As is discussed below, apart from the bioimpedance of the subject the impedance signal measured may also be indicative of the electrode-skin impedance thus possibly providing valuable information about the properties of the electrode contact. Thus one aspect of the invention is providing a method for detecting artifact in a bioelectric signal. The method includes the steps of supplying an AC excitation signal through a signal path formed between two electrodes of a first electrode set attached to a subject's skin surface in a measurement area of the subject's body and measuring an impedance signal through a second electrode set attached to the subject's skin surface in the measurement area, the impedance signal being indicative of the impedance of the signal path. The method further includes the steps of acquiring a bioelectric signal through a third electrode set attached to the subject's skin surface in the measurement area, the acquiring step being performed simultaneously with the measuring step, determining at least one first time period during which the impedance signal fulfills at least one predetermined criterion, and defining, based on the at least one first time period, at least one artifact-contaminated time period of the bioelectric signal.

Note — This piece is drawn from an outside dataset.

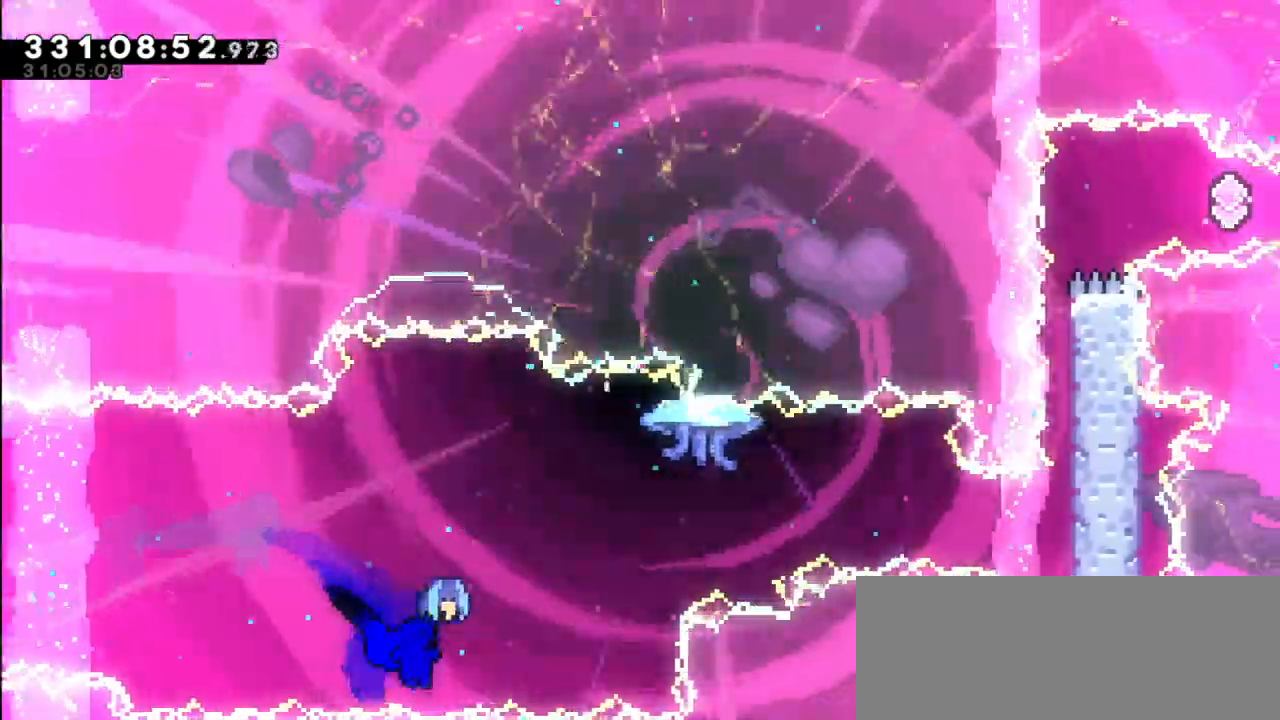
{"keys": ["grab", "right"], "events": [[467, "grab", "down"]]}
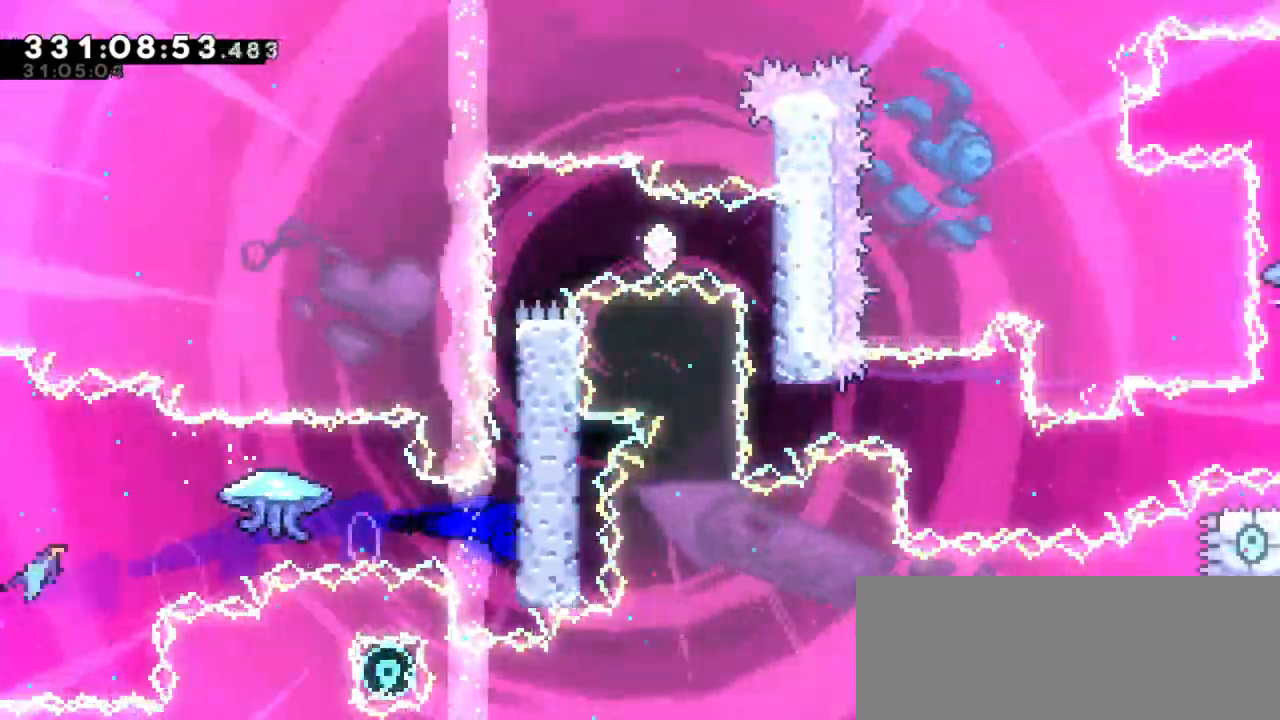
{"keys": ["grab", "jump2", "right"], "events": [[150, "jump2", "down"], [350, "jump2", "up"], [383, "jump2", "down"]]}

Another aspect of the invention is that of providing an apparatus for detecting artifact in a bioelectric signal. The apparatus includes signal generator means for supplying an AC excitation signal through a signal path formed between two electrodes of a first electrode set when said set is attached to a subject's skin surface in a measurement area of the subject's body and impedance measurement means for measuring an impedance signal indicative of the impedance of the signal path, the impedance measurement means comprising a second electrode set connectable to the measurement area. The apparatus further includes first biosignal measurement means for obtaining a bioelectric signal, the biosignal measurement means comprising a third electrode set connectable to the measurement area, first artifact detection means for determining at least one first time period during which the impedance signal fulfills at least one predetermined criterion, and second artifact detection means, responsive to the first artifact detection means, for defining at least one artifact-contaminated time period of the bioelectric signal.
The invention allows an uncomplicated mechanism for conveying information related to the electrode movement, facial muscle activity or eye movements, which are major artifact sources of a frontal EEG measurement. In one embodiment of the invention, the presence of artifact may be detected through the active EEG electrodes, i.e. no separate electrodes are needed for artifact detection.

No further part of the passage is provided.